Brilliant visions of digitally integrated processes have inspired us since the first “smart” transmitter (containing a microprocessor) became widely available. Initially, this chip-ware was primarily an aid for configuration—setting ranges and analog outputs, as well as containing a characterization of the sensor to improve the rangeability/turndown and accuracy of a given device. But visionaries were already imagining a day when the “intelligence” of field devices would be used for much more.
Over three decades later, your next project will most likely deploy 4-20 mA transmitters connected to a centralized DCS or logic solver. Relatively easy interconnection of household appliances like refrigerators, thermostats, lamps and media servers (television, anyone?) might lead your management to think digital integration is easy. How is it we’re still mucking around in the sloppy analog valley of despair?
It’s been about 10 years, but I remember sitting in (retired IC&E manager) Sandy Vasser’s talk on ExxonMobil’s vision for automation, and being dismayed at his assessment of the control professional’s role in Exxon projects. “Process owns the measurements,” he said. “We’re providing infrastructure.” While Sandy was doubtless at a paygrade to which I might only aspire, I was disturbed by this mundane representation of control’s contribution to the enterprise. Were we merely erectors of (electronic) structural steel or pipe supports? I was also aware of another snippet of ExxonMobil’s view of available digital integration, a perspective I also aspired to rebut.

Geospatial object detection data:

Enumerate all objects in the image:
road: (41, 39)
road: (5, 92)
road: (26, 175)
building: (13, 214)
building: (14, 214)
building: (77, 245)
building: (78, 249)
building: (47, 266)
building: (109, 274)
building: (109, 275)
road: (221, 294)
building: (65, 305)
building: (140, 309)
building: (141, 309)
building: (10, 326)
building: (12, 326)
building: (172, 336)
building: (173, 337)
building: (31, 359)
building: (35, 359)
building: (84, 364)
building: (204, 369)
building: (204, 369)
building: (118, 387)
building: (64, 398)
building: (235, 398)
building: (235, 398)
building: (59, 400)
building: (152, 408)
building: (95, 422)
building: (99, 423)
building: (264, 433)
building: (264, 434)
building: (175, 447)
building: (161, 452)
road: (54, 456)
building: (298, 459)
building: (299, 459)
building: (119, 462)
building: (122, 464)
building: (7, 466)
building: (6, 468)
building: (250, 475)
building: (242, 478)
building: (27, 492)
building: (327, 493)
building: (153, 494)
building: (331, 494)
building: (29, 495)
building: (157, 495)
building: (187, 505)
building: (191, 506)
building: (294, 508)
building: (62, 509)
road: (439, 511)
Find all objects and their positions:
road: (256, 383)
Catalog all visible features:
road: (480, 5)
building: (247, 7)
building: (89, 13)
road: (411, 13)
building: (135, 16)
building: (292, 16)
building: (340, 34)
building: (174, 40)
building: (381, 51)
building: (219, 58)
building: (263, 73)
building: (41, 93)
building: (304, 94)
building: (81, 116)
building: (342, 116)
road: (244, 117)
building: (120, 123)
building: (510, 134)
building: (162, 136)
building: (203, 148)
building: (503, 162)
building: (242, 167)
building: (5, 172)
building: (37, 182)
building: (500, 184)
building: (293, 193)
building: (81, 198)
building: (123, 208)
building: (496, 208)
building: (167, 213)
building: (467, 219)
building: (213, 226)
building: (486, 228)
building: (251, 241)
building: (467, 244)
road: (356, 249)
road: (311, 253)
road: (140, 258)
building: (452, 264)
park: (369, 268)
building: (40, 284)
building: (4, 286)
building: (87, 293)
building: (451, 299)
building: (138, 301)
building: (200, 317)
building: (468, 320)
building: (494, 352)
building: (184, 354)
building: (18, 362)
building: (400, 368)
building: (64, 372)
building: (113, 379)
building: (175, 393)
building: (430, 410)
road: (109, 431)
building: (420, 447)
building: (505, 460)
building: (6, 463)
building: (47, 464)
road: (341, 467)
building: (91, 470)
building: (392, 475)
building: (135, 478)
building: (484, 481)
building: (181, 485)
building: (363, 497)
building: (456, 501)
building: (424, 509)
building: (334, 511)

> **The problem**:
Could you write out the passage on digital process integration from "Brilliant visions of" up to and including "for much more.", renaming "visionaries" to "innovators"? These entries were drawn from a separate source.

> **Expected answer**:
Brilliant visions of digitally integrated processes have inspired us since the first “smart” transmitter (containing a microprocessor) became widely available. Initially, this chip-ware was primarily an aid for configuration—setting ranges and analog outputs, as well as containing a characterization of the sensor to improve the rangeability/turndown and accuracy of a given device. But innovators were already imagining a day when the “intelligence” of field devices would be used for much more.